▶ _WHAT THIS TASK INVOLVES_:
Transcribe the entries verbatim, starting at the first line and ending with the line that contains "family: Anatidae", with both of those lines included.

▶ _RECORDS SUPPLIED_:
>>>

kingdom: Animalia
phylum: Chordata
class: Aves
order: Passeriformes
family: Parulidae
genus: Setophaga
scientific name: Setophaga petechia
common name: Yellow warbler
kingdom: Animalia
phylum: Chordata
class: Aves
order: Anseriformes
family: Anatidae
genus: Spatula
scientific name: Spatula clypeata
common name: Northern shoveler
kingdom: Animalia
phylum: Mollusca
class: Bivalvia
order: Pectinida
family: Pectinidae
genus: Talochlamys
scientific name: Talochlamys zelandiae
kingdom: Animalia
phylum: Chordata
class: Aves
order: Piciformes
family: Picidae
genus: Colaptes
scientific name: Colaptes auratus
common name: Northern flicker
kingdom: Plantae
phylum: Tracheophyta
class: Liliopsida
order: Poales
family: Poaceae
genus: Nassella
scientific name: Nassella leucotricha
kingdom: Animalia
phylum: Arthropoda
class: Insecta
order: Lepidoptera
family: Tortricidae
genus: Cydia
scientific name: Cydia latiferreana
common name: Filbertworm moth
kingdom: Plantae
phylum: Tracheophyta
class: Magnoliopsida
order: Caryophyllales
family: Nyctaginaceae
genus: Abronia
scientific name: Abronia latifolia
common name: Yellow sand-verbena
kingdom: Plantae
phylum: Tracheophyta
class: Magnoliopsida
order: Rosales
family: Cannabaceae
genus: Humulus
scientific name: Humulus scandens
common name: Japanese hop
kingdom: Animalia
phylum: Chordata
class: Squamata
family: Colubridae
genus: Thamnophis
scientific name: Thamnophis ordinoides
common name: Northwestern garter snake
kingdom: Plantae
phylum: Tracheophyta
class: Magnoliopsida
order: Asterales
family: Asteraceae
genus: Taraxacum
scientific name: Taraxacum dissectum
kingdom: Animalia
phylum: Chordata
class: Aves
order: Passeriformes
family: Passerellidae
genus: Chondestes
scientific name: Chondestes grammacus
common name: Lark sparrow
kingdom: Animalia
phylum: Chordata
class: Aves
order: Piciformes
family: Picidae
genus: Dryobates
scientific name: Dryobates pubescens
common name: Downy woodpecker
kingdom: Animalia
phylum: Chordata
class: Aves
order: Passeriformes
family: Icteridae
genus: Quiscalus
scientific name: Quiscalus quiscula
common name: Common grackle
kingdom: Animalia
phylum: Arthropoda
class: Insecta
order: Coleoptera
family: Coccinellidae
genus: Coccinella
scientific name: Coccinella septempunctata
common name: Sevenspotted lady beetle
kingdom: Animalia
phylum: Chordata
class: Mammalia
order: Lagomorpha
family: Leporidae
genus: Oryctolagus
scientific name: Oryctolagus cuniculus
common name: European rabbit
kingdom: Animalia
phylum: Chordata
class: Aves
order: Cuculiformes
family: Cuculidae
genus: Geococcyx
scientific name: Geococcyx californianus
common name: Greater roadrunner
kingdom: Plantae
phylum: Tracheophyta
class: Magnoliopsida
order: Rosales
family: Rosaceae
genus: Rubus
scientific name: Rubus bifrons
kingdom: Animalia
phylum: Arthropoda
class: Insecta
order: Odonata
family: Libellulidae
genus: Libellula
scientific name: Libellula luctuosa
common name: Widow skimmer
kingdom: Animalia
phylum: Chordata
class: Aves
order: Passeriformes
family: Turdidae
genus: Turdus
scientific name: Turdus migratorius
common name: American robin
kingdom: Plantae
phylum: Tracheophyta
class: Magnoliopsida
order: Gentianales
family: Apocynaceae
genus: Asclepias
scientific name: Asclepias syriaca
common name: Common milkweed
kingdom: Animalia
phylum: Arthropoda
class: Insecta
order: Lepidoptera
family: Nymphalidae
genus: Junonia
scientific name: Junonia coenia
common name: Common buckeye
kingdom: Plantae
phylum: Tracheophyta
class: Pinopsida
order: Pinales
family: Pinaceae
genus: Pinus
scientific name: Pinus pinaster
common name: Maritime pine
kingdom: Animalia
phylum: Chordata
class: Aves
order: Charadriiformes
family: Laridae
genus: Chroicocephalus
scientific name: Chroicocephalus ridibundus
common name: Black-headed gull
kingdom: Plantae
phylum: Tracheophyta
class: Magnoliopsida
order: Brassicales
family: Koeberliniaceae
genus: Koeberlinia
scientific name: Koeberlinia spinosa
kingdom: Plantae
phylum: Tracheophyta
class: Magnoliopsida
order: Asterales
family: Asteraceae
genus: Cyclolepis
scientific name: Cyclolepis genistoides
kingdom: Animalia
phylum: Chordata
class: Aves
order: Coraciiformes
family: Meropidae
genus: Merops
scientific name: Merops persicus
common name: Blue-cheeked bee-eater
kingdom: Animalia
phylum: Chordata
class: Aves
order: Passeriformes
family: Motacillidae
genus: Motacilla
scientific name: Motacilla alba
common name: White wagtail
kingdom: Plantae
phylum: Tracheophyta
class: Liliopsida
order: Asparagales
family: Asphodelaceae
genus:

<<<

▶ _REPLY TO THE TASK_:
kingdom: Animalia
phylum: Chordata
class: Aves
order: Passeriformes
family: Parulidae
genus: Setophaga
scientific name: Setophaga petechia
common name: Yellow warbler
kingdom: Animalia
phylum: Chordata
class: Aves
order: Anseriformes
family: Anatidae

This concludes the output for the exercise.